In 2008 and 2009, FDA inspected Apotex Inc.’s Etobicoke and Signet manufacturing facilities in Ontario, Canada, in response to complaints about Apotex drugs. The inspections revealed significant deviations from current good manufacturing practice. In August 2009, FDA placed the two facilities on Import Alert, signaling to FDA district offices that drugs offered for import from those facilities were deemed to be adulterated and could be detained at the border without physical examination. The facilities were removed from the Import Alert in 2011.

In February 2012, Apotex Holdings Inc. and Apotex Inc. initiated arbitration against the United States. Apotex claimed that the Import Alert violated the United States’ obligations under NAFTA Chapter Eleven to accord Apotex and its U.S. investments national and most-favored-nation treatment. Apotex also claimed that the United States adopted the Import Alert without due process, in violation of the customary international law minimum standard of treatment.

The tribunal, by a majority, concluded that Apotex was barred from relitigating the issue of whether Apotex Inc.’s “abbreviated new drug applications” constituted “investments” in the United States for purposes of NAFTA Chapter Eleven, given a previous tribunal’s determination of that issue. The tribunal thus concluded that it lacked jurisdiction to decide some of Apotex’s claims.

On the merits, the tribunal unanimously concluded that the Import Alert was a lawful and appropriate exercise of FDA’s regulatory authority.
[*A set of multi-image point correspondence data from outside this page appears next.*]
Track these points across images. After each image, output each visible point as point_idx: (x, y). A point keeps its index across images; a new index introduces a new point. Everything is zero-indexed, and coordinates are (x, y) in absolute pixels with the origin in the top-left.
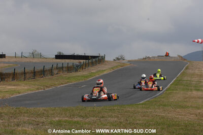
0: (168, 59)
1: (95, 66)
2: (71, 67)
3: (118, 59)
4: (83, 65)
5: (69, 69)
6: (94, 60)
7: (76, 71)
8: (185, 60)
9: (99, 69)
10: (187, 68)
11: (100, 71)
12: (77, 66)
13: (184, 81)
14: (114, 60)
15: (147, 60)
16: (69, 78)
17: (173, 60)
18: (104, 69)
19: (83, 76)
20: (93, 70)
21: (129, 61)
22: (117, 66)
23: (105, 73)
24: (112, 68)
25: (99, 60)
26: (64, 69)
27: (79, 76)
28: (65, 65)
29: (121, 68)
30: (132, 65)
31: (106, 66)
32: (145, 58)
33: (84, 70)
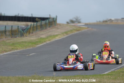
2: (15, 31)
3: (72, 22)
4: (30, 28)
5: (14, 33)
6: (43, 22)
7: (22, 35)
9: (50, 33)
11: (50, 36)
12: (23, 30)
14: (68, 23)
15: (108, 23)
16: (13, 44)
18: (56, 34)
19: (30, 42)
20: (43, 34)
21: (86, 25)
22: (71, 31)
23: (57, 38)
24: (66, 33)
25: (49, 22)
26: (7, 33)
27: (25, 42)
28: (9, 29)
29: (76, 32)
30: (90, 29)
31: (59, 30)
32: (106, 21)
33: (31, 35)
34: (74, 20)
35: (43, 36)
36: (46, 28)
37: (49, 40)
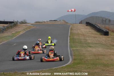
0: (56, 23)
1: (13, 29)
4: (6, 28)
7: (3, 32)
8: (67, 23)
9: (16, 30)
10: (71, 29)
11: (17, 32)
12: (3, 29)
13: (76, 39)
17: (59, 23)
18: (20, 31)
21: (32, 24)
22: (26, 28)
23: (21, 33)
24: (24, 30)
29: (29, 29)
30: (35, 27)
31: (20, 28)
32: (42, 22)
33: (7, 31)
34: (23, 21)
35: (13, 32)
36: (13, 28)
37: (18, 35)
FDA’s issuance of the Import Alert, therefore, did not violate the United States’ obligations under NAFTA Chapter Eleven.

The tribunal ordered Apotex to reimburse 100 percent of the United States’ legal costs and to pay 75 percent of the costs of arbitration.

The tribunal’s award is an important recognition of the NAFTA Parties’ authority to take nondiscriminatory enforcement action to protect public health.

The tribunal members are John R. Crook, J. William Rowley, and V.V. Veeder (presiding).

The State Department will post the award at http://www.state.gov/s/l/c50826.htm following redaction of any confidential or otherwise protected information. Public versions of the parties’ submissions, hearing transcripts, and other arbitration documents also are available at that address.